Ever since the Philadelphia Eagles signed notorious quarterback Michael Vick this week, some NFL fans have vowed never to root for the team as long as it employed the convicted felon. But a sizable contingent will evidently still be cheering for the convicted dog-fighter this season, wearing his No. 7 jersey.
Mitchell Modell, CEO of Modell's Sporting Goods, says demand for Vick's jersey, which retails for $80 and $110, is strong. Ironically, No. 7 was also worn by Ron Jaworski, a beloved quarterback who lead the Eagles to Super Bowl XV against the Oakland Raiders in 1981. Jaworski, now an analyst on ESPN's Monday Night Football, does not think signing Vick was a good idea.
For now, Vick's hire has created the most buzz around the Eagles in years, and the jerseys are moving rapidly. "They are selling very strong," Modell says. "It's steady. You have a lot of people who are die hard Eagles fans."
The Modell's sporting-goods chain has 140 East Coast stores, 25 in the Philadelphia area. Mitchell Modell declined to provide any financial details about the sales of Vick's jersey.
But his statement is at odds with rival Dick's Sporting Goods Inc. (DKS), the largest publicly traded sporting goods chain, which is holding off on stocking Vick's jersey. "We have not seen enough demand from Eagles fans to stock the jersey," Jeff Hennion, chief marketing officer of the 400-store chain, told Bloomberg News. "We have no problem stocking the jersey if the demand is there."
Pittsburgh-based Dick's did not disclose the criteria it would use to determine if it will carry the jerseys in the future. Pundits suggest that Eagles fans will embrace Vick if he performs well. But performance is far from a sure bet after 18 months in prison -- an eternity on the gridiron.
Still, some fans hold jerseys of their favorite NFL players as high fashion, wearing them at home or in packed stadiums. Players earn a royalty for sales of replica jerseys, amounting to about $18 million for NFL players last year, by one estimate. Reebok, a unit of Adidas AG (ADDYY), is the official provider of jerseys to the NFL; executives have not returned messages.

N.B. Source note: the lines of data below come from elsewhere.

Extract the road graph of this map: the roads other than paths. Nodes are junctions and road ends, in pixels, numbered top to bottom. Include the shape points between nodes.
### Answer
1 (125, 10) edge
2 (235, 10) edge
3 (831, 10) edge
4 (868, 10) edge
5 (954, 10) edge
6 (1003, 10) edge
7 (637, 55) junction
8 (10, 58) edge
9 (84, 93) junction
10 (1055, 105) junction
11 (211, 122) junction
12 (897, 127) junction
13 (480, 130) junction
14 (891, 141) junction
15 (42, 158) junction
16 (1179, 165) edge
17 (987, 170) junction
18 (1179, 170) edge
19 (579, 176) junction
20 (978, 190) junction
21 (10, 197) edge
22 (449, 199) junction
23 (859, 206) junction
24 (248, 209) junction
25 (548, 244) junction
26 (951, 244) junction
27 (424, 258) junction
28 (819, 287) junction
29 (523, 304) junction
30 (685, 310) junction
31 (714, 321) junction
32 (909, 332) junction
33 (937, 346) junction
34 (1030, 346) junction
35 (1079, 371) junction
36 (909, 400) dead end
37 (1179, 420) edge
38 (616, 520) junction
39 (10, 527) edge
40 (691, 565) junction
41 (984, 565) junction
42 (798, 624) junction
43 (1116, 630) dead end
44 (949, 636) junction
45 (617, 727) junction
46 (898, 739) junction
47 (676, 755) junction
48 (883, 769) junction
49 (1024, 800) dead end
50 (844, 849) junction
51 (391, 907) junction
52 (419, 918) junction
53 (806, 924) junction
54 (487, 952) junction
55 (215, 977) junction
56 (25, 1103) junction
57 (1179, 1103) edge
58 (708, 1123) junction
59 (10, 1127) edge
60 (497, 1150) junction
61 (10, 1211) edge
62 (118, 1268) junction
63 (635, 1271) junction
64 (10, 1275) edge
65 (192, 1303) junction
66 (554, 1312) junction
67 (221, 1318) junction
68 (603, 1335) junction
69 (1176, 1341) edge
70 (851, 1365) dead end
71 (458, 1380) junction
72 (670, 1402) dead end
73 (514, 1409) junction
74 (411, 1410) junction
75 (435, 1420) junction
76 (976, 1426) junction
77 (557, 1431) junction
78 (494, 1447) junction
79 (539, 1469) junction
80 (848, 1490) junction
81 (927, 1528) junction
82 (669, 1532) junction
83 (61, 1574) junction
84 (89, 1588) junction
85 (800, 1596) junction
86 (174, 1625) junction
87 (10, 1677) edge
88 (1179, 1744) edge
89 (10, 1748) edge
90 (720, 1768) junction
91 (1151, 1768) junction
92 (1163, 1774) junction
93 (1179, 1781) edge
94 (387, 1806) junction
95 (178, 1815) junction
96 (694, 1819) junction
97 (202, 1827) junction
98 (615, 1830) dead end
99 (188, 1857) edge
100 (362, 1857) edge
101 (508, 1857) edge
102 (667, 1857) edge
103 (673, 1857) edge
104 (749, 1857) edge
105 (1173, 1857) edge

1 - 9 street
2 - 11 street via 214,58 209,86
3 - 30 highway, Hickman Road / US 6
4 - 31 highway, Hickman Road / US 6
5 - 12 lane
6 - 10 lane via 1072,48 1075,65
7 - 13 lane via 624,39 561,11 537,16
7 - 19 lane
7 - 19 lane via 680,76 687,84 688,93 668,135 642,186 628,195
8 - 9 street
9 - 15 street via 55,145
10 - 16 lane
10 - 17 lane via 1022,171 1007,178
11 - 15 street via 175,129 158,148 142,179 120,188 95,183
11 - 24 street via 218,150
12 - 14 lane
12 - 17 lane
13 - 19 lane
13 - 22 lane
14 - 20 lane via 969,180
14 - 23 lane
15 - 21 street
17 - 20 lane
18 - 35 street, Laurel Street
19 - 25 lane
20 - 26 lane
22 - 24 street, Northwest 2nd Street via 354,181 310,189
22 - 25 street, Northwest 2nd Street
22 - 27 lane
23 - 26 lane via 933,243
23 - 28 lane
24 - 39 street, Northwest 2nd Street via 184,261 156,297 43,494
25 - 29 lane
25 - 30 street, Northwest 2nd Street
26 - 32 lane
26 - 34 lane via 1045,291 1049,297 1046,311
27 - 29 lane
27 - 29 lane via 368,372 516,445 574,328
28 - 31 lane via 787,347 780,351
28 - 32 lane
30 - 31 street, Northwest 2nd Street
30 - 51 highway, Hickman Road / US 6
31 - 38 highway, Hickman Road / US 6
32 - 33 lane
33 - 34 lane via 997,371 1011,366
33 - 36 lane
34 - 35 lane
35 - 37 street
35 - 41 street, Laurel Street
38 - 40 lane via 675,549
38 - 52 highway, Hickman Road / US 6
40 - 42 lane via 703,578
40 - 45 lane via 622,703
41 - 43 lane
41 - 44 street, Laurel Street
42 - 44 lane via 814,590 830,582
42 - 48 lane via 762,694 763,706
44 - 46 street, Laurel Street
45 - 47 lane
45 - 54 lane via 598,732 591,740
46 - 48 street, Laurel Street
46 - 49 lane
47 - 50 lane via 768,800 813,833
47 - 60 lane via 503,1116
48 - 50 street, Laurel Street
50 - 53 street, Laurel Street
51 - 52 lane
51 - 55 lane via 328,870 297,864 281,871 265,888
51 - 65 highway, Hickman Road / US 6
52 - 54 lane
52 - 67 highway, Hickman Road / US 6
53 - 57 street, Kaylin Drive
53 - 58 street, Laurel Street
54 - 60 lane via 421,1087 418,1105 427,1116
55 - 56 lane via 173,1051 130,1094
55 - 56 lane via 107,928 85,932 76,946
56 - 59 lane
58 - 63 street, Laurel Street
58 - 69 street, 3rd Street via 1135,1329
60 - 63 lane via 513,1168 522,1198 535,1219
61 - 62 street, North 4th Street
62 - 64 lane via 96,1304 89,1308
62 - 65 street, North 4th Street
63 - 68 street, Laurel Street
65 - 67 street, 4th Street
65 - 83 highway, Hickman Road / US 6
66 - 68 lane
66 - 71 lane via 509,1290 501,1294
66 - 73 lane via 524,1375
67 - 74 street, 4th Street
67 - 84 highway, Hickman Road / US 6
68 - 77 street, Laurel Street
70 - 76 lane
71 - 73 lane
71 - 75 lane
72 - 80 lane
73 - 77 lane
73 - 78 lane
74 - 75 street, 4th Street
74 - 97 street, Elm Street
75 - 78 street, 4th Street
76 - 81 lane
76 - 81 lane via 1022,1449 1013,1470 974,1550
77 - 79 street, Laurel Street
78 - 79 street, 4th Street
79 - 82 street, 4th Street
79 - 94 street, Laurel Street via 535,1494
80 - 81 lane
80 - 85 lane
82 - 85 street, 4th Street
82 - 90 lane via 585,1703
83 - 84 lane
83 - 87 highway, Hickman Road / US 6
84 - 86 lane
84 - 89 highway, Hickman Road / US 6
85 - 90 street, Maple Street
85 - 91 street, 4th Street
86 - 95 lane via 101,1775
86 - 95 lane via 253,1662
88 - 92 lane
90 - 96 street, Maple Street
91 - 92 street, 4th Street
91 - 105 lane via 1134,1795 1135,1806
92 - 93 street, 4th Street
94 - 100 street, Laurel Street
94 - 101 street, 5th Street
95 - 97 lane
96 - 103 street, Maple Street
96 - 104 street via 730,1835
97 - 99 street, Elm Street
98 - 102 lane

Vick's signing has divided Eagles fans as few issues ever have, says Merrill Reese, the Eagles' longtime radio announcer. Some fans feel Vick's animal-cruelty crimes were so heinous that he shouldn't be allowed back on the field. Others, including Eagles head coach Andy Reid, say that Vick has paid his debt to society and deserves a second chance -- a viewpoint shared by Dick Vermeil, Jaworski's former head coach.
And Vick recently got a boost from an unlikely source: Princeton University professor Peter Singer, a provocative voice of the animal-rights movement, who questions the motives of those who believe Vick should be denied the right to play football. In an interview with the Philadelphia Inquirer, Singer said, "People who are very quick to jump on Michael Vick maybe could spend some time thinking about how they participate in the cruelty to animals just by walking into the supermarket, spend some time thinking about what happened to that animal before it was turned into meat."
For Modell's, the question is more practical than ethical. "We always follow the rules and regulations of league," Mitchell Modell says. "The customers expect us to carry these kinds of goods." I asked Modell if his chain would consider donating proceeds from the sale of Vick jerseys to charity. Modell said he hasn't ruled anything out.